Your goal: Reproduce the lines of the material verbatim, starting at the line that contains "La lealtad de los clientes es esencial" and ending with the final line of the material, both included. Omit the pictures from your reproduction.

── Provided information

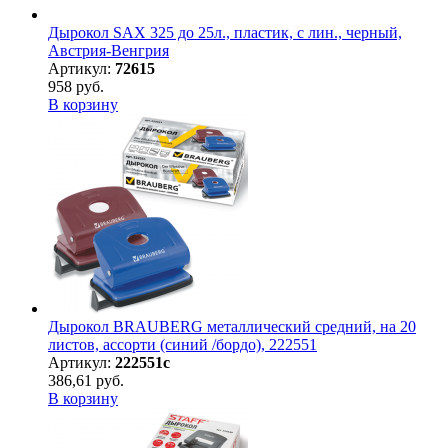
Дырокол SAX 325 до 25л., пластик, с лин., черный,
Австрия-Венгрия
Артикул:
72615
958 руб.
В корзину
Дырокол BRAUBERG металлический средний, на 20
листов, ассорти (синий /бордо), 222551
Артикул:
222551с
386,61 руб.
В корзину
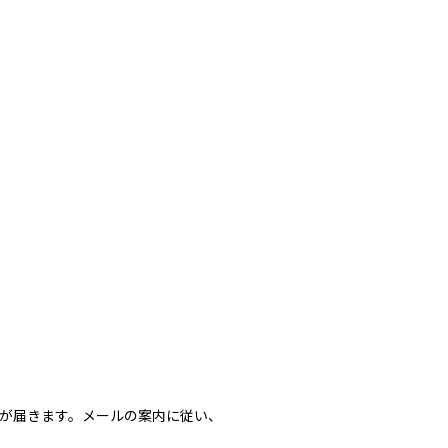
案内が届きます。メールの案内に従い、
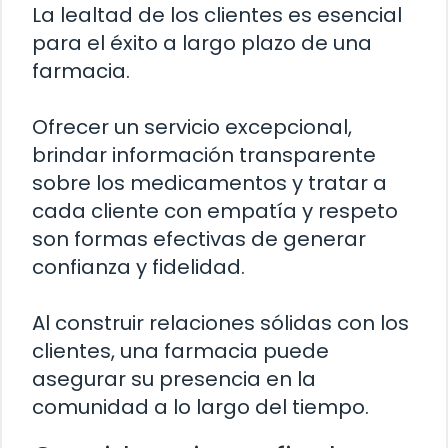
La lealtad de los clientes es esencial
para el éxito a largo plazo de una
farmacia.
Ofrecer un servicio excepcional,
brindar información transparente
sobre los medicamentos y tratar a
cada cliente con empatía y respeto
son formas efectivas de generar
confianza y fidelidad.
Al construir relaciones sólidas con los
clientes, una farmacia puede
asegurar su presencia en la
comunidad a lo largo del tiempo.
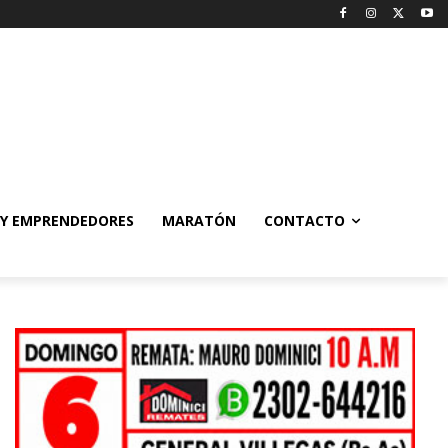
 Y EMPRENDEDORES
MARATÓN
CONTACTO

────

Your solution:
La lealtad de los clientes es esencial
para el éxito a largo plazo de una
farmacia.
Ofrecer un servicio excepcional,
brindar información transparente
sobre los medicamentos y tratar a
cada cliente con empatía y respeto
son formas efectivas de generar
confianza y fidelidad.
Al construir relaciones sólidas con los
clientes, una farmacia puede
asegurar su presencia en la
comunidad a lo largo del tiempo.
 Y EMPRENDEDORES
MARATÓN
CONTACTO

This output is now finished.